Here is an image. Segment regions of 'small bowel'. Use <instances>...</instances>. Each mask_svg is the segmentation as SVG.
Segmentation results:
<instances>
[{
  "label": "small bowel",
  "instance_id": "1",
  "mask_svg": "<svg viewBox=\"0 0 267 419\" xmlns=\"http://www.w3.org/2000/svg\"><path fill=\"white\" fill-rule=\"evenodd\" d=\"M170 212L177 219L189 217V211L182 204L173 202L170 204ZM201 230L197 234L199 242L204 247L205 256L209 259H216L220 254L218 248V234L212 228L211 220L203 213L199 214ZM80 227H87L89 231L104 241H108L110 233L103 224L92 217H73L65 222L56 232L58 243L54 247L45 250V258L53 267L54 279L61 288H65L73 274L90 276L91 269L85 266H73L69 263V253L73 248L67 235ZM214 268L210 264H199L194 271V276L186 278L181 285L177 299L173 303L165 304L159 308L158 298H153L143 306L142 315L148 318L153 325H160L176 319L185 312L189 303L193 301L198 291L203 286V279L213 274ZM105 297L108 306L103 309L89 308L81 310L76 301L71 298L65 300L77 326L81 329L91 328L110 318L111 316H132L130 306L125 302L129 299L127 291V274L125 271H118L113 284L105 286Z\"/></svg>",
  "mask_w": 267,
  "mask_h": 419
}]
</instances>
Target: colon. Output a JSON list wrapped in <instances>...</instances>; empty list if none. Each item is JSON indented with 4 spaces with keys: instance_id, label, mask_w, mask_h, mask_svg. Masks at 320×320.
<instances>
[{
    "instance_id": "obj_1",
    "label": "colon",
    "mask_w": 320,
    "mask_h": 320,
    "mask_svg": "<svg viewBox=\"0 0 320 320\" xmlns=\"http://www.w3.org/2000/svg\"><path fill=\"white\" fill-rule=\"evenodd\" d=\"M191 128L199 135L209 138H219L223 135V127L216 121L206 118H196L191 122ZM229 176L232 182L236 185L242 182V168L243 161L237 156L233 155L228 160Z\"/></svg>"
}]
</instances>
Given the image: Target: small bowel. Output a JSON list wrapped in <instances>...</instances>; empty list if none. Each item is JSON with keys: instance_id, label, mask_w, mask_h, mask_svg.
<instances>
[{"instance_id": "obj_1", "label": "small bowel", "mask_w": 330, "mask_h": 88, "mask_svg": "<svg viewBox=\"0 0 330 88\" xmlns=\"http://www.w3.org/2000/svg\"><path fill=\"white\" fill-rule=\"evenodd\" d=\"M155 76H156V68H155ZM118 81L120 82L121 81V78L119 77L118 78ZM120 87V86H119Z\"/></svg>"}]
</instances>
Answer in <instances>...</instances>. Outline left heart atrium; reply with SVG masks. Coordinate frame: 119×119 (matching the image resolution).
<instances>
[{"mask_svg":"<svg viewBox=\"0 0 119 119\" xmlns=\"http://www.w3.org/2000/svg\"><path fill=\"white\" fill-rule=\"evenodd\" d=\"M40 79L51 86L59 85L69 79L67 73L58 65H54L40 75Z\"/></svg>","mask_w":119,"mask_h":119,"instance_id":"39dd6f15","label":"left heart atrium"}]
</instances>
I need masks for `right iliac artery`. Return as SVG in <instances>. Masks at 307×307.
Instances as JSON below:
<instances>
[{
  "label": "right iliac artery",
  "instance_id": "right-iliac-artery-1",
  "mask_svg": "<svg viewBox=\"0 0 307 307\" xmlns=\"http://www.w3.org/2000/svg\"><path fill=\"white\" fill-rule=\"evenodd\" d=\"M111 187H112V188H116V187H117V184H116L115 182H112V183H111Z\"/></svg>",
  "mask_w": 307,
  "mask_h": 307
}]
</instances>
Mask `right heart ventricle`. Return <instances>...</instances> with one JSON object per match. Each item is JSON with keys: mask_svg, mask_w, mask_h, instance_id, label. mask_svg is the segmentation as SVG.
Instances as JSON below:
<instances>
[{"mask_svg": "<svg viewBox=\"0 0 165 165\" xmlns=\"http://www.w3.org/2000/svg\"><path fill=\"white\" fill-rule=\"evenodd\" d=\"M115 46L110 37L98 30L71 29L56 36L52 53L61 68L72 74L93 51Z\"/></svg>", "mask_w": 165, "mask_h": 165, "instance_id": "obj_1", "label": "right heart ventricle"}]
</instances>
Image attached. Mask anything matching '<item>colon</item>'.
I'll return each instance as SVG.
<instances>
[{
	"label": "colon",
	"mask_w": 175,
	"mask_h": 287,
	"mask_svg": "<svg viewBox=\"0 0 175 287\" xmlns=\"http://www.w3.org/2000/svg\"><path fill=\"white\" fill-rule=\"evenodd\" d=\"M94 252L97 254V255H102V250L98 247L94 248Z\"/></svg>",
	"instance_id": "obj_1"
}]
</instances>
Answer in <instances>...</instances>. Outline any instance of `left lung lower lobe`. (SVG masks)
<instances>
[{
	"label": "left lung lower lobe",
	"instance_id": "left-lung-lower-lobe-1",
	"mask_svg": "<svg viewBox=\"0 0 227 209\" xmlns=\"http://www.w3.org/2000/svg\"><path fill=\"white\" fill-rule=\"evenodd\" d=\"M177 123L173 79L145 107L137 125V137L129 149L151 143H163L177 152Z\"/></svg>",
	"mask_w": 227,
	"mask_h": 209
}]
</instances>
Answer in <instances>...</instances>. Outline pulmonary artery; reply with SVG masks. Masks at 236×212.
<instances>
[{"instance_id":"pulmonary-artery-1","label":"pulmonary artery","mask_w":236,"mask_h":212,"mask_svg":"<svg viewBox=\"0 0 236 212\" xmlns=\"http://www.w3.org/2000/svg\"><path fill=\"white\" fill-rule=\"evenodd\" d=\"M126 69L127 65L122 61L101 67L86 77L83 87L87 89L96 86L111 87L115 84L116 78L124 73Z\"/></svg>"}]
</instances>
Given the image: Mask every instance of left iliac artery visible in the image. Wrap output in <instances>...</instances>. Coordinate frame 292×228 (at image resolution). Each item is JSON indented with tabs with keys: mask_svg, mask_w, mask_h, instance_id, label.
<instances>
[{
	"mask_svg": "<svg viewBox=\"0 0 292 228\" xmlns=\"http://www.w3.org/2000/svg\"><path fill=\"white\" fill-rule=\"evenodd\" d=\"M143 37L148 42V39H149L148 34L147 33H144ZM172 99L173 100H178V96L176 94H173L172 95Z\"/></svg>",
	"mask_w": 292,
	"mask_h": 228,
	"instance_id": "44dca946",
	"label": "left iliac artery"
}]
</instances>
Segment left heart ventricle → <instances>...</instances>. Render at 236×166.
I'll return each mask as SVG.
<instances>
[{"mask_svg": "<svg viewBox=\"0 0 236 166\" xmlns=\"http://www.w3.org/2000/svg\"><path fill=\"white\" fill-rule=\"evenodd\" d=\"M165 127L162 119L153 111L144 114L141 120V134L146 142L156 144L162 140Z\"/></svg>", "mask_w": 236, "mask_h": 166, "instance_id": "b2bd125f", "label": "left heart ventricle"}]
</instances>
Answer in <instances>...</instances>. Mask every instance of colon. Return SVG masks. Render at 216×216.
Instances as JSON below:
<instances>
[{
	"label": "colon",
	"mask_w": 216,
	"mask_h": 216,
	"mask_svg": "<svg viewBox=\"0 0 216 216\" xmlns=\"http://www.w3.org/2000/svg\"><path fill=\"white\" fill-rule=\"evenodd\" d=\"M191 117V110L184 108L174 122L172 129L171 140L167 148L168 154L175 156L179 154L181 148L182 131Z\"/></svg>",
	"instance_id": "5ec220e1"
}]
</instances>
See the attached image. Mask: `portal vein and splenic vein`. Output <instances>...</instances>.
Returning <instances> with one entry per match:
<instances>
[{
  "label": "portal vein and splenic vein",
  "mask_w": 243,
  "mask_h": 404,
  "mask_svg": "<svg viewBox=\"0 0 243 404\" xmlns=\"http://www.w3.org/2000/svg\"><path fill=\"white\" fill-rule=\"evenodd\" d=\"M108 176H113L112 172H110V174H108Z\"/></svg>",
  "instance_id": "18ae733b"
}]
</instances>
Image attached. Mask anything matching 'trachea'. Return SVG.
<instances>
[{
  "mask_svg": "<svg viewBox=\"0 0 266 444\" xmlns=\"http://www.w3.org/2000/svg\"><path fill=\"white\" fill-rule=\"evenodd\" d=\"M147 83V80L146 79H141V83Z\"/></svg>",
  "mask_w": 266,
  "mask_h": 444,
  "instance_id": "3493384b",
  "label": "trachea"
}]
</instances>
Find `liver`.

##############################

**GIVEN INSTRUCTION:** Present the stretch of the records from the line containing "See the attached" through the end of the records as a JSON list of strings, with one string per line and blank lines omitted.

**THE REPLY:**
[
  "See the attached image. Mask: `portal vein and splenic vein`. Output <instances>...</instances>.",
  "Returning <instances> with one entry per match:",
  "<instances>",
  "[{",
  "  \"label\": \"portal vein and splenic vein\",",
  "  \"mask_w\": 243,",
  "  \"mask_h\": 404,",
  "  \"mask_svg\": \"<svg viewBox=\\\"0 0 243 404\\\" xmlns=\\\"http://www.w3.org/2000/svg\\\"><path fill=\\\"white\\\" fill-rule=\\\"evenodd\\\" d=\\\"M108 176H113L112 172H110V174H108Z\\\"/></svg>\",",
  "  \"instance_id\": \"18ae733b\"",
  "}]",
  "</instances>",
  "Image attached. Mask anything matching 'trachea'. Return SVG.",
  "<instances>",
  "[{",
  "  \"mask_svg\": \"<svg viewBox=\\\"0 0 266 444\\\" xmlns=\\\"http://www.w3.org/2000/svg\\\"><path fill=\\\"white\\\" fill-rule=\\\"evenodd\\\" d=\\\"M147 83V80L146 79H141V83Z\\\"/></svg>\",",
  "  \"mask_w\": 266,",
  "  \"mask_h\": 444,",
  "  \"instance_id\": \"3493384b\",",
  "  \"label\": \"trachea\"",
  "}]",
  "</instances>",
  "Find `liver`."
]